→ Text excerpt:
○ ○ ○ ○ ○ ○ ○
Puzzler: Distinct counts on aggregate data using cube
Author Message
Puzzler: Distinct counts on aggregate data using cube

Hi all,

I have an odd need.  I have constructed a simple sample of what I am trying
to do.  It turns out that my sample is a bit stupid but here goes.

First, run creation sql at the bottom of this message to create the tables
and data that you need for my example.

Now, look at the results of the following.  Notice Goerge bought 2 jackets,
Bob 2 pants and 2 socks:

SELECT CustomerName, ItemName, COUNT(*)
FROM Purchase
JOIN Item ON Purchase.Item = Item.ItemId
JOIN Customer ON Purchase.Customer = Customer.CustomerId
GROUP BY CustomerName, ItemName

CustomerName ItemName
------------ ---------- -----------
Dan          gloves     1
Dan          hat        1
Goerge       hat        1
Goerge       jacket     2
Bob          pants      2
Dan          pants      1
Bob          shirt      1
Bob          socks      2

This query shows the total number of each item that was sold:

SELECT CASE WHEN GROUPING(ItemName) = 1 THEN 'All Items' ELSE ItemName END
AS ItemName, COUNT(*) AS NumberSold
FROM Purchase
JOIN Item ON Purchase.Item = Item.ItemId
GROUP BY ItemName WITH CUBE

ItemName   NumberSold
---------- -----------
gloves     1
hat        2
jacket     2
pants      3
shirt      1
socks      2
All Items  11

We can see how many distinct cutomers purchased each item with the
following:

SELECT ItemName, COUNT(DISTINCT Customer) AS NumberSold
FROM Purchase
JOIN Item ON Purchase.Item = Item.ItemId
GROUP BY ItemName

ItemName   NumberSold
---------- -----------
gloves     1
hat        2
jacket     1
pants      2
shirt      1
socks      1

What I need to do is find out both with one query.  I would like to be able
to do something like the following:

SELECT ItemName, CustomerName, COUNT(*) AS NumberSold, COUNT(DISTINCT
CustomerId)
FROM Purchase
JOIN Item ON Purchase.Item = Item.ItemId
JOIN Customer ON Purchase.Customer = Customer.CustomerId
GROUP BY ItemName, CustomerName WITH CUBE

This is not possible.  Taking into account that I need a lightning fast
query as I am dealing with a lot of data.  Also, my group by's contain a
much larger number of columns so even if a huge number of unions would
perform, they would be very inconvinient to build.

Matthew Field

****************************************************************
THE FOLLOWING IS THE SQL NEED TO RUN THE EXAMPLE QUERIES
****************************************************************

if exists (select * from sysobjects where id =
object_id(N'[dbo].[Customer]') and OBJECTPROPERTY(id, N'IsUserTable') = 1)
drop table [dbo].[Customer]
GO

if exists (select * from sysobjects where id = object_id(N'[dbo].[Item]')
○ ○ ○ ○ ○ ○ ○
→ Problem set:
(a) For each statement, say yes or no to whether it agrees with the post about distinct counts using CUBE, and quote the words in the post that decide it: (i) Goerge bought two jackets. (ii) The CUBE query reports 11 items sold across all items. (iii) The writer says the single query that combines COUNT(DISTINCT ...) with WITH CUBE runs but is too slow.
(b) Continue the post about distinct counts using CUBE from the point where it stops.

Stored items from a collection
○ ○ ○ ○ ○ ○ ○
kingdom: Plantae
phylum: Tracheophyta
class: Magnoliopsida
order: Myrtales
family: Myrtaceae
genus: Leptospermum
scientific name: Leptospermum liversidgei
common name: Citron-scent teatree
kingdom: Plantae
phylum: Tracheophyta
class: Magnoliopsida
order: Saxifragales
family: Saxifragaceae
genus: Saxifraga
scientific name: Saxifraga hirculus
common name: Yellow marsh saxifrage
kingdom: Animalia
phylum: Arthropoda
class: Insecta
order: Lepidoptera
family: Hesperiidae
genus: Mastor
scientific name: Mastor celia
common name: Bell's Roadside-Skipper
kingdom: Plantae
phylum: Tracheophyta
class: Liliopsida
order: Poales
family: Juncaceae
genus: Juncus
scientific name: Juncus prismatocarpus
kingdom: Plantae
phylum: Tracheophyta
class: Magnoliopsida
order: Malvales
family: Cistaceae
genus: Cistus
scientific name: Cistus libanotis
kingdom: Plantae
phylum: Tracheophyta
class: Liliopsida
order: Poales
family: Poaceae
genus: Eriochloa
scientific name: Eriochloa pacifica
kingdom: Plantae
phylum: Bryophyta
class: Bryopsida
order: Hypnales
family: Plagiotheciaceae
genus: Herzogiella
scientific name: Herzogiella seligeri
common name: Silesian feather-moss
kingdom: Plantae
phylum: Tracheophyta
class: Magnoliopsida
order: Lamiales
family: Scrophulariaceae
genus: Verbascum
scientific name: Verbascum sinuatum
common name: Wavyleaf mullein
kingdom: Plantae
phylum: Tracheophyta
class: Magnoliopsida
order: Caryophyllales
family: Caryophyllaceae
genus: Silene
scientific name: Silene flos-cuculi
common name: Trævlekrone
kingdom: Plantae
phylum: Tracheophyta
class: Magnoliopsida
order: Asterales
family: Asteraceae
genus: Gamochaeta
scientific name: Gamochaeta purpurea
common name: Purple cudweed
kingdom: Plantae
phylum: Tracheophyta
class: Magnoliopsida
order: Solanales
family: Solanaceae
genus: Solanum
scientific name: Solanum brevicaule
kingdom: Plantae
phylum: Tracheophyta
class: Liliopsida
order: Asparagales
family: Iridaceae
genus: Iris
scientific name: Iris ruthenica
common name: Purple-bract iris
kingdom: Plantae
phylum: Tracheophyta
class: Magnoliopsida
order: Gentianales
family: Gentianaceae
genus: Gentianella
○ ○ ○ ○ ○ ○ ○
→ Answer set:
(a)
(i) Yes: "Notice Goerge bought 2 jackets"
(ii) Yes: "All Items  11"
(iii) No: "This is not possible."

(b)
and OBJECTPROPERTY(id, N'IsUserTable') = 1)
drop table [dbo].[Item]
GO

if exists (select * from sysobjects where id =
object_id(N'[dbo].[Purchase]') and OBJECTPROPERTY(id, N'IsUserTable') = 1)
drop table [dbo].[Purchase]
GO

CREATE TABLE [dbo].[Customer] (
[CustomerId] [int] NOT NULL ,
[CustomerName] [char] (10) NOT NULL
) ON [PRIMARY]
GO

CREATE TABLE [dbo].[Item] (
[ItemId] [int] NOT NULL ,
[ItemName] [char] (10) NOT NULL
) ON [PRIMARY]
GO

CREATE TABLE [dbo].[Purchase] (
[Item] [int] NOT NULL ,
[Customer] [int] NOT NULL
) ON [PRIMARY]
GO

INSERT INTO Item VALUES (1, 'socks     ')
INSERT INTO Item VALUES (2, 'shirt     ')
INSERT INTO Item VALUES (3, 'pants     ')
INSERT INTO Item VALUES (4, 'jacket    ')
INSERT INTO Item VALUES (5, 'hat       ')
INSERT INTO Item VALUES (6, 'gloves    ')

INSERT INTO Customer VALUES (1, 'Bob       ')
INSERT INTO Customer VALUES (2, 'Dan       ')
INSERT INTO Customer VALUES (3, 'Frank     ')
INSERT INTO Customer VALUES (4, 'Goerge    ')
INSERT INTO Customer VALUES (5, 'Biff      ')

INSERT INTO Purchase VALUES (1, 1)
INSERT INTO Purchase VALUES (2, 1)
INSERT INTO Purchase VALUES (3, 1)
INSERT INTO Purchase VALUES (3, 2)
INSERT INTO Purchase VALUES (6, 2)
INSERT INTO Purchase VALUES (5, 2)
INSERT INTO Purchase VALUES (5, 4)
INSERT INTO Purchase VALUES (4, 4)
INSERT INTO Purchase VALUES (4, 4)
INSERT INTO Purchase VALUES (3, 1)
INSERT INTO Purchase VALUES (1, 1)

Sun, 23 Nov 2003 04:40:53 GMT
Puzzler: Distinct counts on aggregate data using cube

Please give an example of the result set you would like.

David

Quote:
> Hi all,

> I have an odd need.  I have constructed a simple sample of what I am
trying
> to do.  It turns out that my sample is a bit stupid but here goes.

> First, run creation sql at the bottom of this message to create the tables
> and data that you need for my example.

> Now, look at the results of the following.  Notice Goerge bought 2
jackets,
> Bob 2 pants and 2 socks:

> SELECT CustomerName, ItemName, COUNT(*)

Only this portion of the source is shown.